● **WHAT YOU ARE ASKED TO DO**
Can you pull out every line in the records that contains the word "more"? Case counts.

● **DATA TO PROCESS**
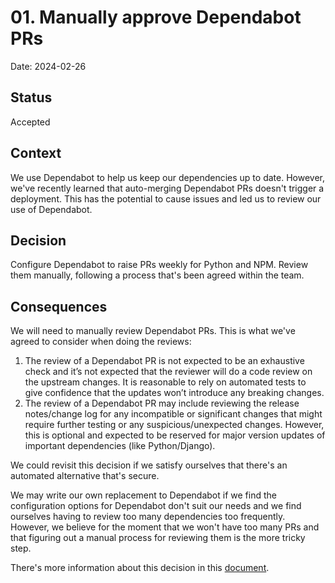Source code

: # 01. Manually approve Dependabot PRs

Date: 2024-02-26

## Status

Accepted

## Context

We use Dependabot to help us keep our dependencies up to date. However, we've recently learned that auto-merging Dependabot PRs doesn't trigger a deployment. This has the potential to cause issues and led us to review our use of Dependabot.

## Decision

Configure Dependabot to raise PRs weekly for Python and NPM. Review them manually, following a process that's been agreed within the team.

## Consequences

We will need to manually review Dependabot PRs. This is what we've agreed to consider when doing the reviews:

1. The review of a Dependabot PR is not expected to be an exhaustive check and it’s not expected that the reviewer will do a code review on the upstream changes. It is reasonable to rely on automated tests to give confidence that the updates won’t introduce any breaking changes.
1. The review of a Dependabot PR may include reviewing the release notes/change log for any incompatible or significant changes that might require further testing or any suspicious/unexpected changes. However, this is optional and expected to be reserved for major version updates of important dependencies (like Python/Django).

We could revisit this decision if we satisfy ourselves that there's an automated alternative that's secure.

We may write our own replacement to Dependabot if we find the configuration options for Dependabot don't suit our needs and we find ourselves having to review too many dependencies too frequently. However, we believe for the moment that we won't have too many PRs and that figuring out a manual process for reviewing them is the more tricky step.

There's more information about this decision in this [document](https://docs.google.com/document/d/1OIyb5pCqFjvI-g6Q2-m9fGFuj32Liknq1WEsPj-MY58/edit).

● **YOUR SOLUTION**
We may write our own replacement to Dependabot if we find the configuration options for Dependabot don't suit our needs and we find ourselves having to review too many dependencies too frequently. However, we believe for the moment that we won't have too many PRs and that figuring out a manual process for reviewing them is the more tricky step.
There's more information about this decision in this [document](https://docs.google.com/document/d/1OIyb5pCqFjvI-g6Q2-m9fGFuj32Liknq1WEsPj-MY58/edit).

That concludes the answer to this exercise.